Voilà certainement un intérieur de maison de banque bien extraordinaire, bien incroyable. C'est pourtant la vérité pure que je raconte, et Paris est plein d'institutions financières du genre de la nôtre. Ah! si jamais je publie mes mémoires… Mais reprenons le fil interrompu de mon récit.
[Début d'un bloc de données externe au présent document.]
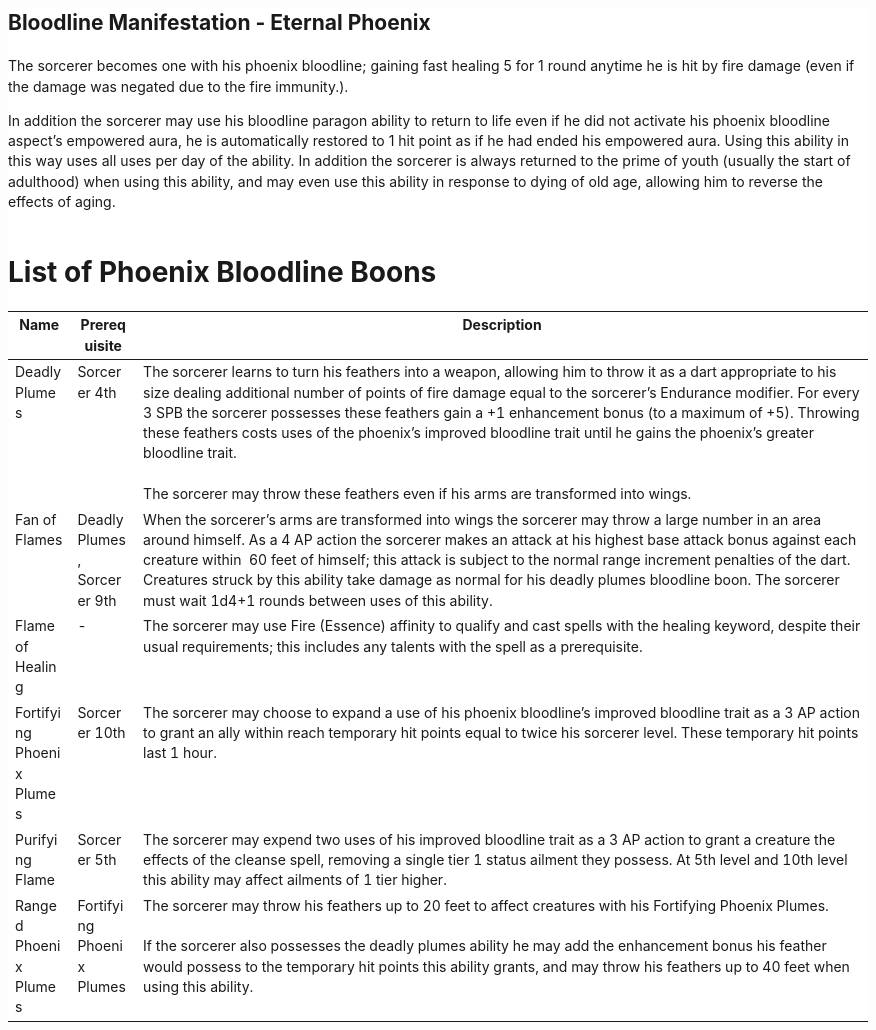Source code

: ## Bloodline Manifestation - Eternal Phoenix
The sorcerer becomes one with his phoenix bloodline; gaining fast healing 5 for 1 round anytime he is hit by fire damage (even if the damage was negated due to the fire immunity.).

In addition the sorcerer may use his bloodline paragon ability to return to life even if he did not activate his phoenix bloodline aspect’s empowered aura, he is automatically restored to 1 hit point as if he had ended his empowered aura. Using this ability in this way uses all uses per day of the ability. In addition the sorcerer is always returned to the prime of youth (usually the start of adulthood) when using this ability, and may even use this ability in response to dying of old age, allowing him to reverse the effects of aging.

# List of Phoenix Bloodline Boons
| Name                      | Prerequisite                | Description                                                                                                                                                                                                                                                                                                                                                                                                                                                                                                                                            |
| ------------------------- | --------------------------- | ------------------------------------------------------------------------------------------------------------------------------------------------------------------------------------------------------------------------------------------------------------------------------------------------------------------------------------------------------------------------------------------------------------------------------------------------------------------------------------------------------------------------------------------------------ |
| Deadly Plumes             | Sorcerer 4th                | The sorcerer learns to turn his feathers into a weapon, allowing him to throw it as a dart appropriate to his size dealing additional number of points of fire damage equal to the sorcerer’s Endurance modifier. For every 3 SPB the sorcerer possesses these feathers gain a +1 enhancement bonus (to a maximum of +5). Throwing these feathers costs uses of the phoenix’s improved bloodline trait until he gains the phoenix’s greater bloodline trait.<br><br>The sorcerer may throw these feathers even if his arms are transformed into wings. |
| Fan of Flames             | Deadly Plumes, Sorcerer 9th | When the sorcerer’s arms are transformed into wings the sorcerer may throw a large number in an area around himself. As a 4 AP action the sorcerer makes an attack at his highest base attack bonus against each creature within  60 feet of himself; this attack is subject to the normal range increment penalties of the dart. Creatures struck by this ability take damage as normal for his deadly plumes bloodline boon. The sorcerer must wait 1d4+1 rounds between uses of this ability.                                                       |
| Flame of Healing          | \-                          | The sorcerer may use Fire (Essence) affinity to qualify and cast spells with the healing keyword, despite their usual requirements; this includes any talents with the spell as a prerequisite.                                                                                                                                                                                                                                                                                                                                                        |
| Fortifying Phoenix Plumes | Sorcerer 10th               | The sorcerer may choose to expand a use of his phoenix bloodline’s improved bloodline trait as a 3 AP action to grant an ally within reach temporary hit points equal to twice his sorcerer level. These temporary hit points last 1 hour.                                                                                                                                                                                                                                                                                                             |
| Purifying Flame           | Sorcerer 5th                | The sorcerer may expend two uses of his improved bloodline trait as a 3 AP action to grant a creature the effects of the cleanse spell, removing a single tier 1 status ailment they possess. At 5th level and 10th level this ability may affect ailments of 1 tier higher.                                                                                                                                                                                                                                                                           |
| Ranged Phoenix Plumes     | Fortifying Phoenix Plumes   | The sorcerer may throw his feathers up to 20 feet to affect creatures with his Fortifying Phoenix Plumes.<br><br>If the sorcerer also possesses the deadly plumes ability he may add the enhancement bonus his feather would possess to the temporary hit points this ability grants, and may throw his feathers up to 40 feet when using this ability.                                                                                                                                                                                                |
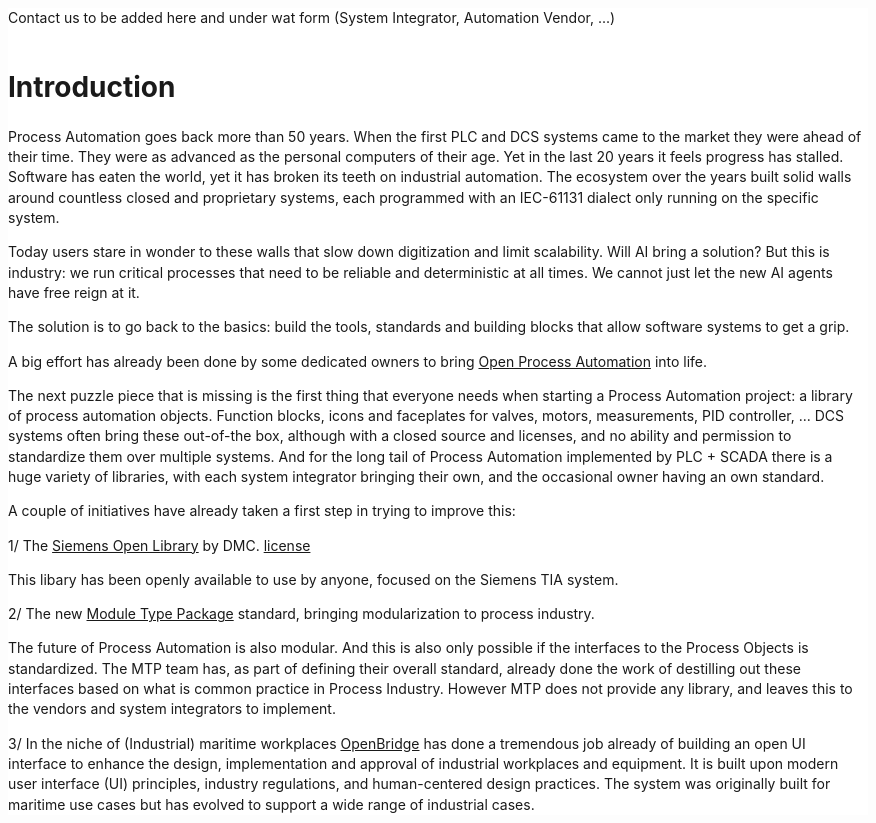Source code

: Contact us to be added here and under wat form (System Integrator, Automation Vendor, ...)

# Introduction

Process Automation goes back more than 50 years. When the first PLC and DCS systems came to the market they were ahead of their time. They were as advanced as the personal computers of their age. Yet in the last 20 years it feels progress has stalled. Software has eaten the world, yet it has broken its teeth on industrial automation.
The ecosystem over the years built solid walls around countless closed and proprietary systems, each programmed with an IEC-61131 dialect only running on the specific system.

Today users stare in wonder to these walls that slow down digitization and limit scalability.
Will AI bring a solution?
But this is industry: we run critical processes that need to be reliable and deterministic at all times. We cannot just let the new AI agents have free reign at it.

The solution is to go back to the basics: build the tools, standards and building blocks that allow software systems to get a grip.

A big effort has already been done by some dedicated owners to bring [Open Process Automation](https://www.opengroup.org/forum/open-process-automation-forum) into life.

The next puzzle piece that is missing is the first thing that everyone needs when starting a Process Automation project: a library of process automation objects.
Function blocks, icons and faceplates for valves, motors, measurements, PID controller, ...
DCS systems often bring these out-of-the box, although with a closed source and licenses, and no ability and permission to standardize them over multiple systems.
And for the long tail of Process Automation implemented by PLC + SCADA there is a huge variety of libraries, with each system integrator bringing their own, and the occasional owner having an own standard.

A couple of initiatives have already taken a first step in trying to improve this:

1/ The [Siemens Open Library](https://openplclibrary.com/) by DMC. [license](https://openplclibrary.com/#license)

This libary has been openly available to use by anyone, focused on the Siemens TIA system.

2/ The new [Module Type Package](https://www.profibus.com/technologies/mtp) standard, bringing modularization to process industry.

The future of Process Automation is also modular. And this is also only possible if the interfaces to the Process Objects is standardized.
The MTP team has, as part of defining their overall standard, already done the work of destilling out these interfaces based on what is common practice in Process Industry.
However MTP does not provide any library, and leaves this to the vendors and system integrators to implement.

3/ In the niche of (Industrial) maritime workplaces [OpenBridge](https://www.openbridge.no/) has done a tremendous job already of building an open UI interface to enhance the design, implementation and approval of industrial workplaces and equipment.  It is built upon modern user interface (UI) principles, industry regulations, and human-centered design practices. The system was originally built for maritime use cases but has evolved to support a wide range of industrial cases.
En nous voyant tous réunis dans son cabinet, le directeur nous a dit avec solennité:

«Messieurs et chers camarades, le temps des éprouves est fini… La Caisse territoriale inaugure une nouvelle phase.» Sur ce, il s'est mis à nous parler d'une superbe combinazione—c'est son mot favori, et il le dit d'une façon insinuante,—une combinazione dans laquelle entrait ce fameux Nabab, dont parlent tous les journaux. La Caisse territoriale allait donc pouvoir s'acquitter envers les serviteurs fidèles, reconnaître les dévouements, se défaire des inutilités. Ceci pour moi, j'imagine. Et enfin: «Préparez vos notes… Tous les comptes seront soldés dès demain.» Par malheur, il nous a si souvent bercés de paroles mensongères, que l'effet de son discours a été perdu. Autrefois, ces belles promesses prenaient toujours. A l'annonce d'une nouvelle combinazione, on sautait, on pleurait de joie dans les bureaux, on s'embrassait comme des naufragés apercevant une voile.

Chacun préparait sa note pour le lendemain, comme il nous l'avait dit.
Mais le lendemain, pas de gouverneur. Le surlendemain, encore personne.
Il était allé faire un petit voyage.

Enfin, quand on se trouvait tous là, exaspérés, tirant la langue, enragés de cette eau qu'il vous avait fait venir à la bouche, le gouverneur arrivait, se laissait choir dans un fauteuil, la tête dans ses mains, et, avant qu'on eût pu lui parler: «Tuez-moi, disait-il, tuez-moi. Je suis un misérable imposteur… La combinazione a manqué… Elle a manqué, pechero! la combinazione.» Et il criait, sanglotait, se jetait à genoux, s'arrachait les cheveux par poignées, se roulait sur le tapis; il nous appelait tous par nos petits noms, nous suppliait de prendre ses jours, parlait de sa femme et de ses enfants dont il avait consommé la ruine. Et personne de nous n'avait la force de réclamer devant un désespoir pareil. Que dis-je? On finissait par s'attendrir avec lui. Non, depuis qu'il y a des théâtres, jamais il ne s'est vu un comédien de cette force.